#### [ASSIGNMENT]
Lay out every line of the items below as a Markdown table with the columns Number and Entry, giving each nonblank line its own row, numbered in order. Leave the picture lines out.
** Opening SUPPLIED ENTRIES block **
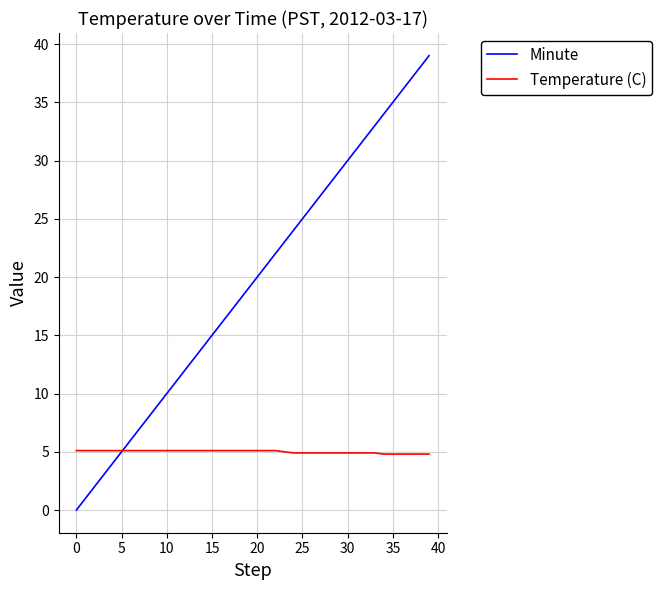

What is the minimum value for Temperature (C)?

4.8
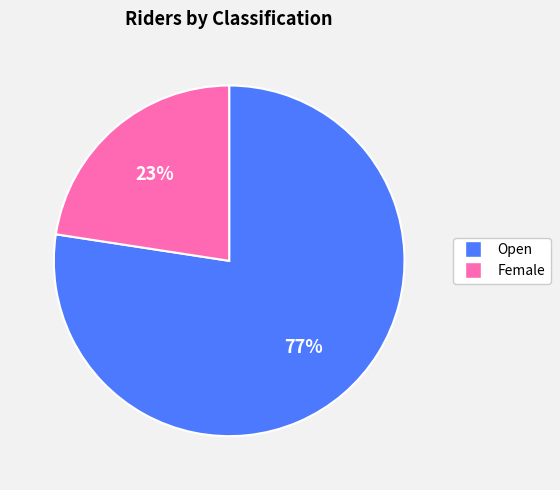

What is the smallest slice in the pie chart?

Female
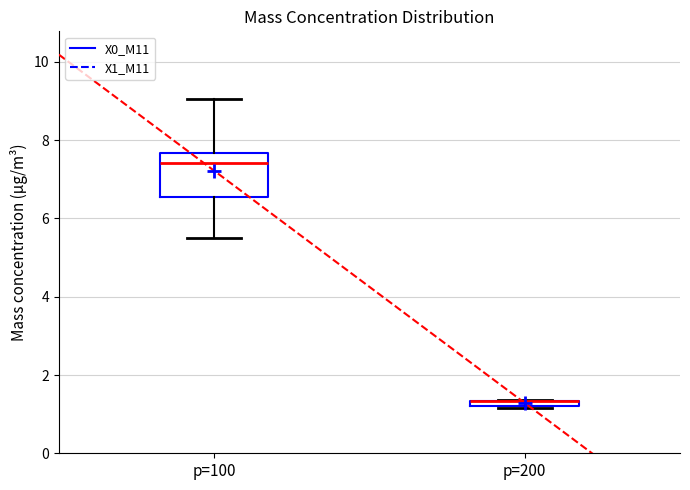

Where is the upper edge of the box for p=200 on the y-axis? The values are not printed on the chart, so give them approximately, as read against the axis.

1.4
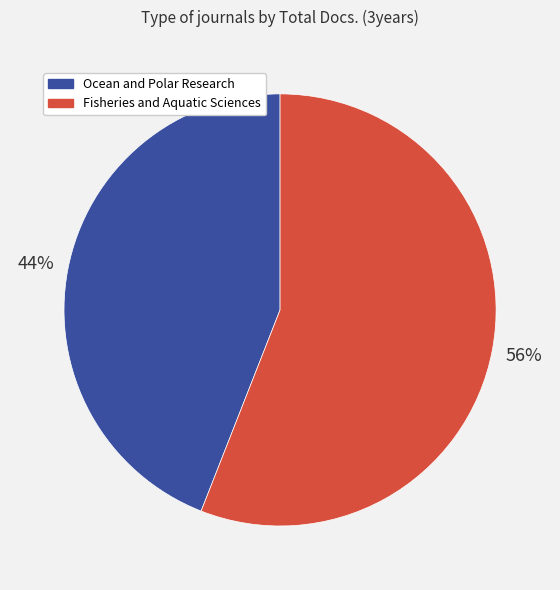

Between Ocean and Polar Research and Fisheries and Aquatic Sciences, which is larger?

Fisheries and Aquatic Sciences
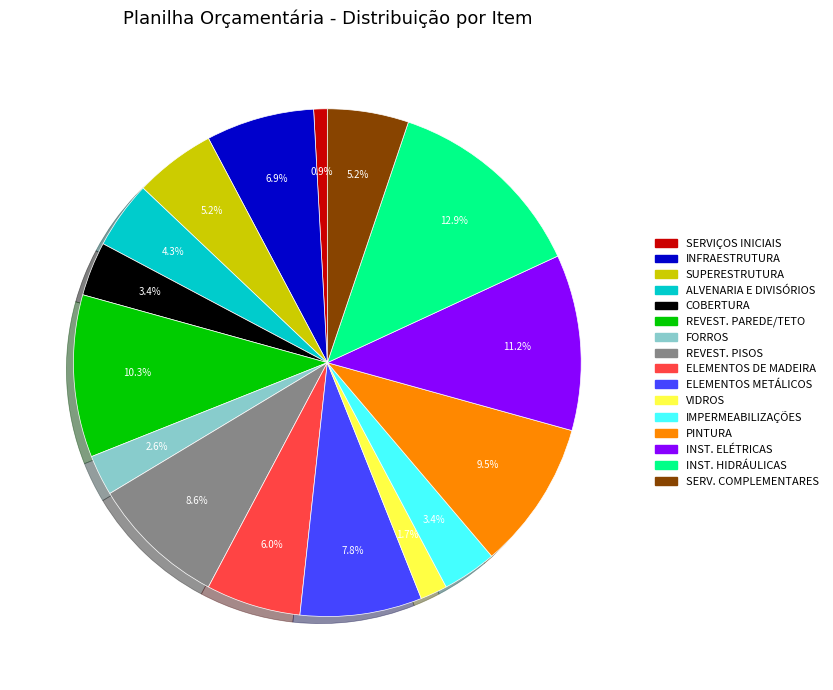

Is there any slice that represents more than half of the pie?

No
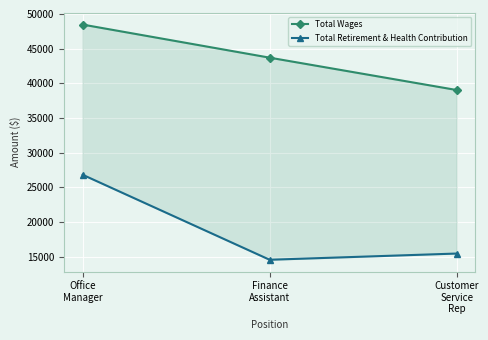

Between Office
Manager and Finance
Assistant, which series saw the biggest shift?

Total Retirement & Health Contribution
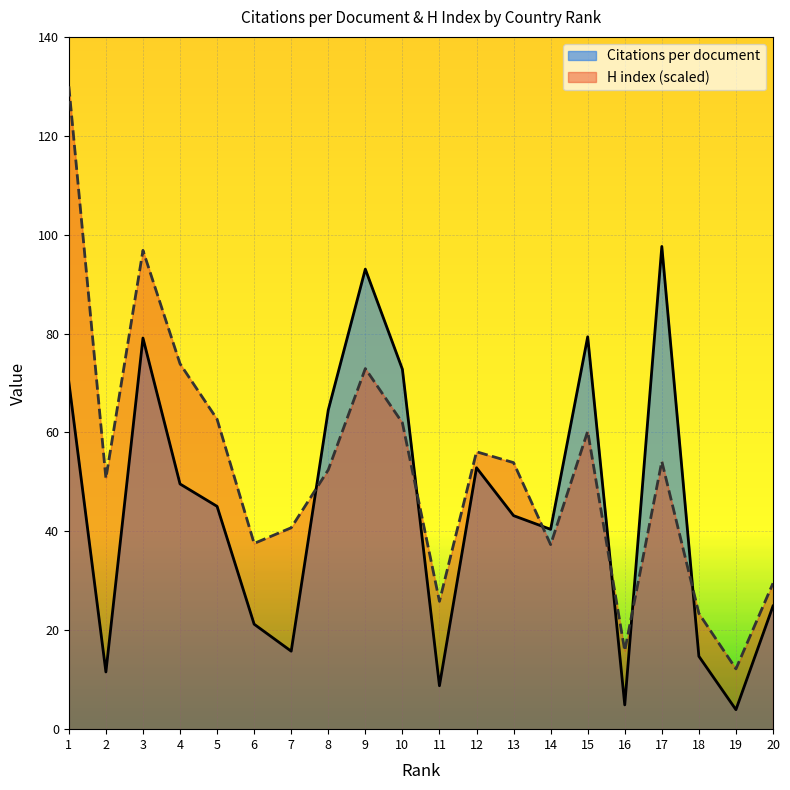

What is the difference between the highest and lowest values at 4?

24.3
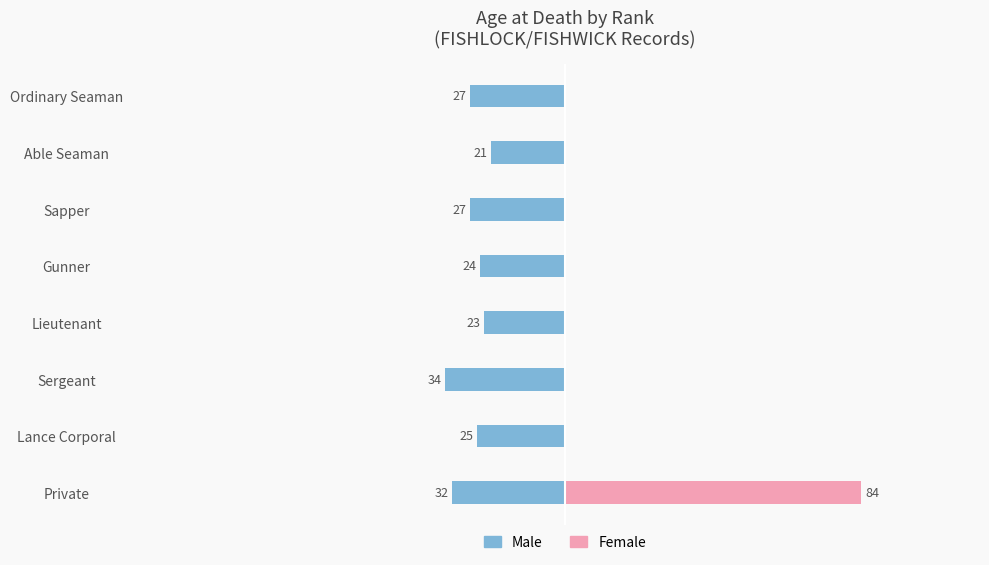

How many data points in Male are above -25?

3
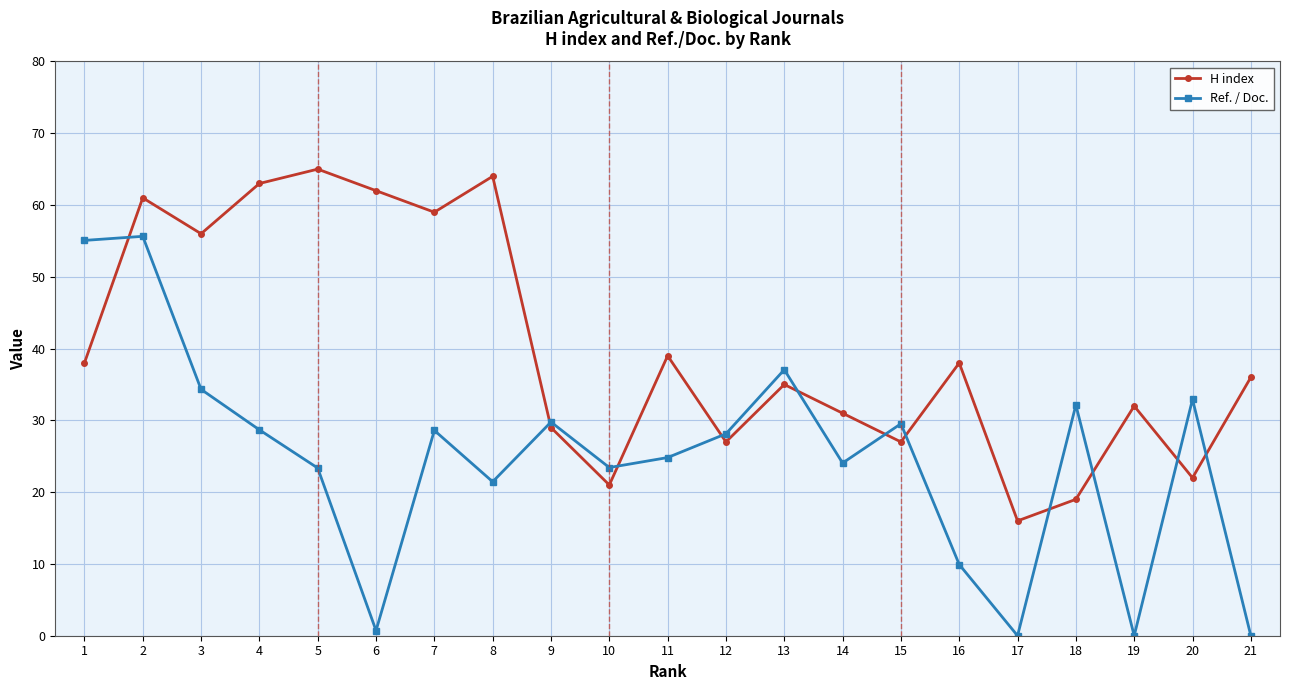

True or false: H index has more than 1 interior local peaks.

True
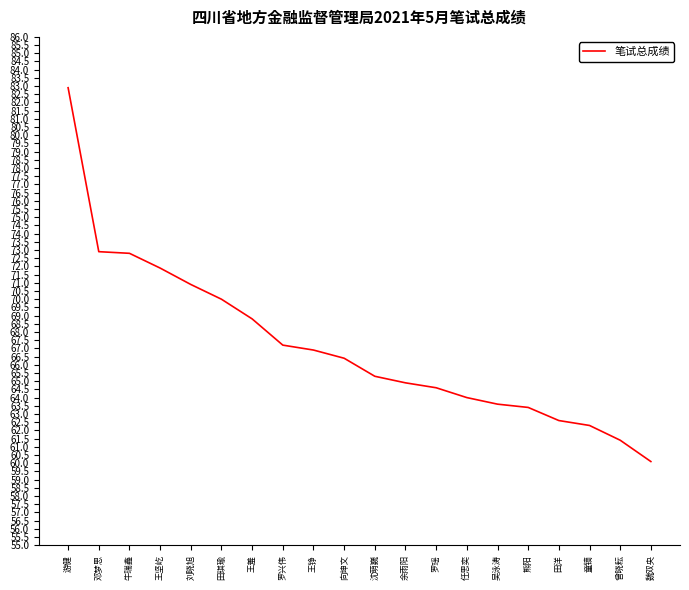

Does the chart have visible grid lines?

No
** Closing SUPPLIED ENTRIES block **
#### [WRITTEN REPLY]
| Number | Entry |
|---|---|
| 1 | What is the minimum value for Temperature (C)? |
| 2 | 4.8 |
| 3 | What is the smallest slice in the pie chart? |
| 4 | Female |
| 5 | Where is the upper edge of the box for p=200 on the y-axis? The values are not printed on the chart, so give them approximately, as read against the axis. |
| 6 | 1.4 |
| 7 | Between Ocean and Polar Research and Fisheries and Aquatic Sciences, which is larger? |
| 8 | Fisheries and Aquatic Sciences |
| 9 | Is there any slice that represents more than half of the pie? |
| 10 | No |
| 11 | Between Office |
| 12 | Manager and Finance |
| 13 | Assistant, which series saw the biggest shift? |
| 14 | Total Retirement & Health Contribution |
| 15 | What is the difference between the highest and lowest values at 4? |
| 16 | 24.3 |
| 17 | How many data points in Male are above -25? |
| 18 | 3 |
| 19 | True or false: H index has more than 1 interior local peaks. |
| 20 | True |
| 21 | Does the chart have visible grid lines? |
| 22 | No |